In our group discussion during class I brought up the idea of costuming and staging in The Tempest, especially the feast scene where a table full of food disappears from before Alonso and company and there are misshapen spirits and fantastical beings. I was wondering how they would have accomplished these things in the Renaissance and how the production we are going to see this weekend might do it differently. I didn't do much research because I wanted to use this blog a bit creatively and focus more on how I think it could be done.
The stage directions for the banquet read:
Thunder and lightning. Enter Ariel like a harpy, claps his wings upon the table, and, with a quaint device, the banquet vanishes.
In class, we talked about possibly having the table full of food lifted up into the air and out of view. That's possible for a production today, but in the Renaissance the typical place for these performances was the Globe Theatre, which is outdoors, and has no roof to hoist a table up to. For Shakespeare's time I picture someone out of sight making loud banging noises for thunder as shadows were made in whatever lighting they had to represent lightning. There could have been a long, thin table, so that the feast could appear large and appetizing. The table could be stationed over the trapdoor so that when Ariel hits it with his wings it folds in the middle and falls down through the trapdoor and out of sight.
There are many other ways it could have been done. The only thing we get from the text is that a "quaint device" was used. My footnotes indicate that the word quaint meant something different in those days, and that it was some sort of mechanism or person designed to make the banquet disappear with a blend of "imagination, skill, and elegance."

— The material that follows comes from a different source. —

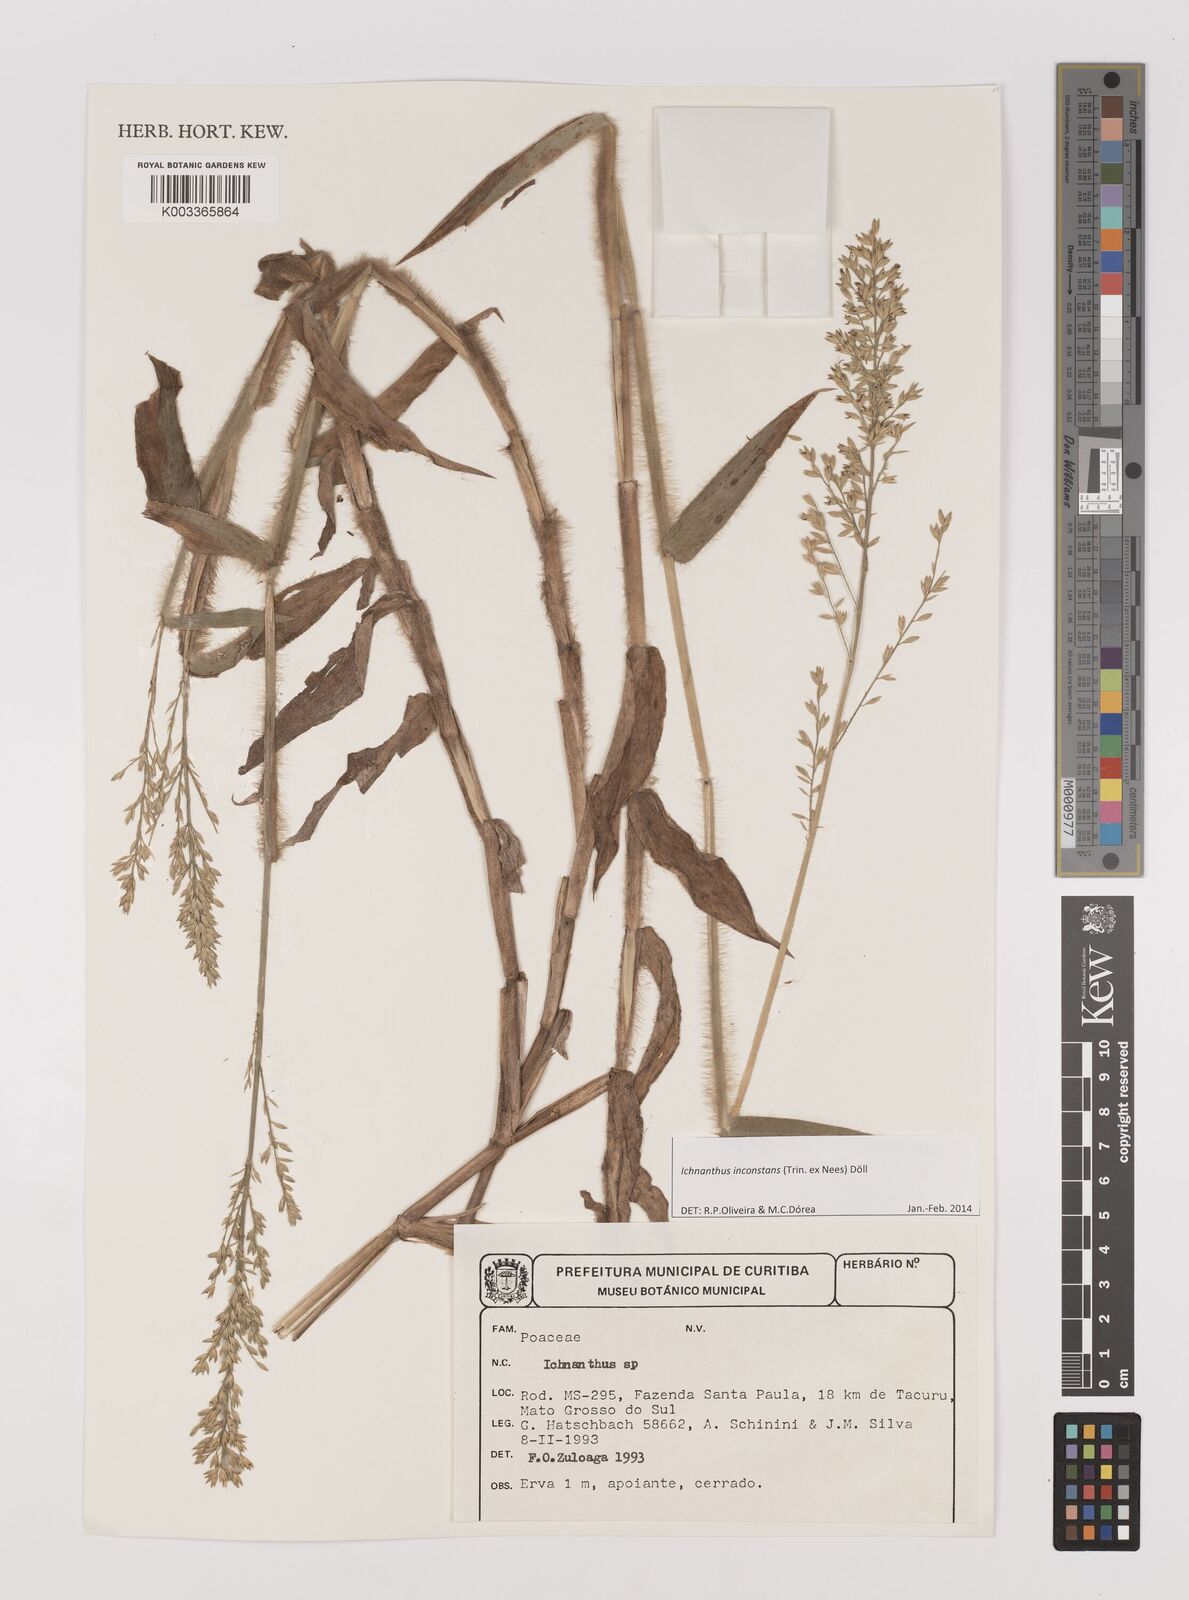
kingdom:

When the spirits and strange beings perform, we get these descriptions from the text:
Enter several strange shapes.
"Who would believe that there were mountaineers,
Dewlapped like bulls, whose throats had hanging at 'em
Wallets of flesh, or that there were such men
Whose heads stood in their breasts" -Gonzalo
There's more description here than there are with many other fantastical things in The Tempest, which potentially makes it harder for productions to live up the Gonzalo's words and Shakespeare's original plan for this play. With this I am mostly curious to see if the production we go to this weekend will include these people with heads in their breasts and fleshy throats, or if they will simplify the spirits for convenience's sake. I hope they keep it in, because I am really curious to see how it would be done.
I know I don't have much experience in planning and creating things like this, I've always been on the observer side of things. So I could use your input. How do you think people from the Renaissance could have pulled this off and made it a thing of spectacle without any kind of modern special effects? And what are you hoping to see this weekend?